▶ [TRAVAIL DEMANDÉ]
Recopiez intégralement et à l'identique le texte ci-après sur le repas de Noël et l'autisme.

The Blue World - My life with autism

The Blue World - My life with autism

Repas de Noël : entre bonheur et horreur

Aaaah les fêtes de Noël... bonheur, retrouvailles, famille, décorations, cadeaux... et repas. Comme d'habitude, je ne vais pas parler au nom de tous les autistes, car il est probables que certains arrivent très bien à gérer le repas de Noël - et tous les repas avec plus de 4 personnes à table en général - cependant, il est surtout vrai que pour la plupart des autistes, le repas de Noël est une épreuve très difficile à gérer.

 

Comment se passe un grand repas de famille (ou d'amis) pour vous, les neurotypiques. Vous êtes contents, vous allez enfin retrouver Tata Thérèse et Tonton Roger que vous n'avez pas vu depuis 2 ans, Papi et Mamie seront aussi présents pour gâter tous leur petits enfants, vous serez très heureux de préparer un repas pour 14 personnes et de discuter sur tout un tas de sujet différents au cours de la soirée. Vous mangerez votre repas au même rythme que votre débit de parole, vous ne penserez même aux coups de fourchettes et de couteaux que vous mettrez dans votre plat pour le finir. Vous allez parler, rire, avec autant de facilité que vous n'allez manger et boire.

 

 

Pour moi, qui suis autiste, le repas va se passer de manière un tout petit peu différente.

 

 

Explications en détails.

 

Comme vous le savez, mon autisme implique une hypersensibilité sensorielle. Hypersensibilité au bruit, à la lumière, aux odeurs, au toucher, au goût... Je vous laisse doucement imaginer à quoi peut bien ressembler un repas avec 14 personnes à table en prenant en compte toutes ses hypersensibilités.

▶ [EXTRAIT DE DONNÉES]

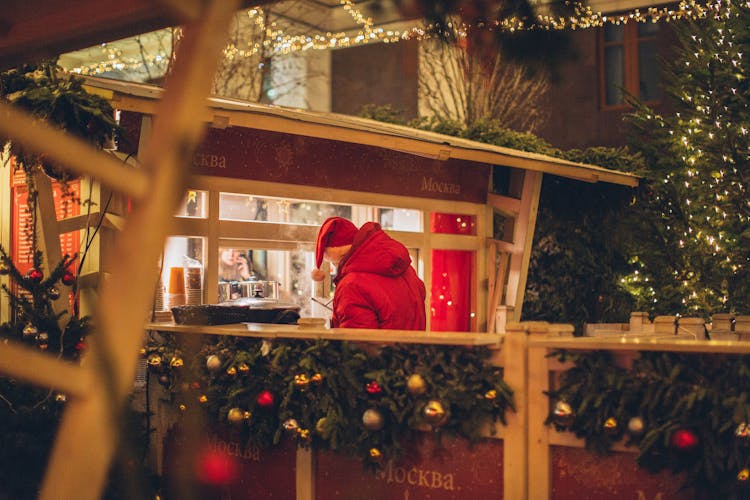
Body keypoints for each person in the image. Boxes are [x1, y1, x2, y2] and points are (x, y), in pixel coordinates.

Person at [311, 217, 426, 330]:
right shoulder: (407, 270)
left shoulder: (351, 286)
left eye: (334, 264)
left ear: (341, 257)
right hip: (414, 348)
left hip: (385, 349)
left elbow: (357, 344)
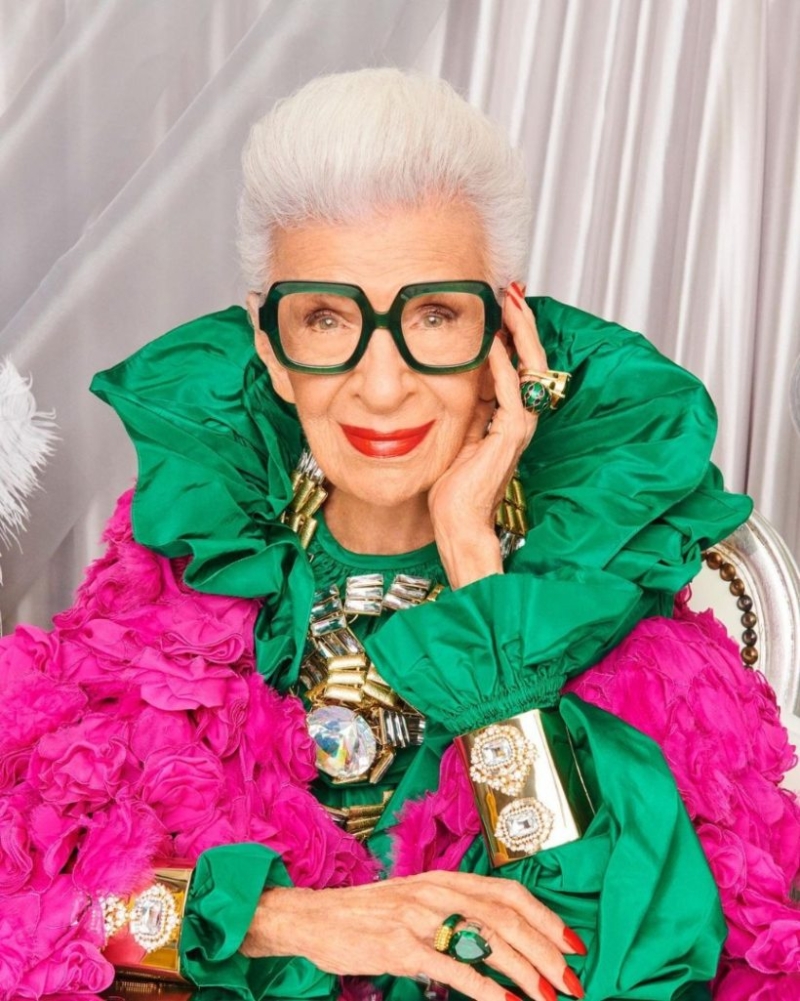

▶ [RÉSULTAT PRODUIT]
The Blue World - My life with autism

The Blue World - My life with autism

Repas de Noël : entre bonheur et horreur

Aaaah les fêtes de Noël... bonheur, retrouvailles, famille, décorations, cadeaux... et repas. Comme d'habitude, je ne vais pas parler au nom de tous les autistes, car il est probables que certains arrivent très bien à gérer le repas de Noël - et tous les repas avec plus de 4 personnes à table en général - cependant, il est surtout vrai que pour la plupart des autistes, le repas de Noël est une épreuve très difficile à gérer.

 

Comment se passe un grand repas de famille (ou d'amis) pour vous, les neurotypiques. Vous êtes contents, vous allez enfin retrouver Tata Thérèse et Tonton Roger que vous n'avez pas vu depuis 2 ans, Papi et Mamie seront aussi présents pour gâter tous leur petits enfants, vous serez très heureux de préparer un repas pour 14 personnes et de discuter sur tout un tas de sujet différents au cours de la soirée. Vous mangerez votre repas au même rythme que votre débit de parole, vous ne penserez même aux coups de fourchettes et de couteaux que vous mettrez dans votre plat pour le finir. Vous allez parler, rire, avec autant de facilité que vous n'allez manger et boire.

 

 

Pour moi, qui suis autiste, le repas va se passer de manière un tout petit peu différente.

 

 

Explications en détails.

 

Comme vous le savez, mon autisme implique une hypersensibilité sensorielle. Hypersensibilité au bruit, à la lumière, aux odeurs, au toucher, au goût... Je vous laisse doucement imaginer à quoi peut bien ressembler un repas avec 14 personnes à table en prenant en compte toutes ses hypersensibilités.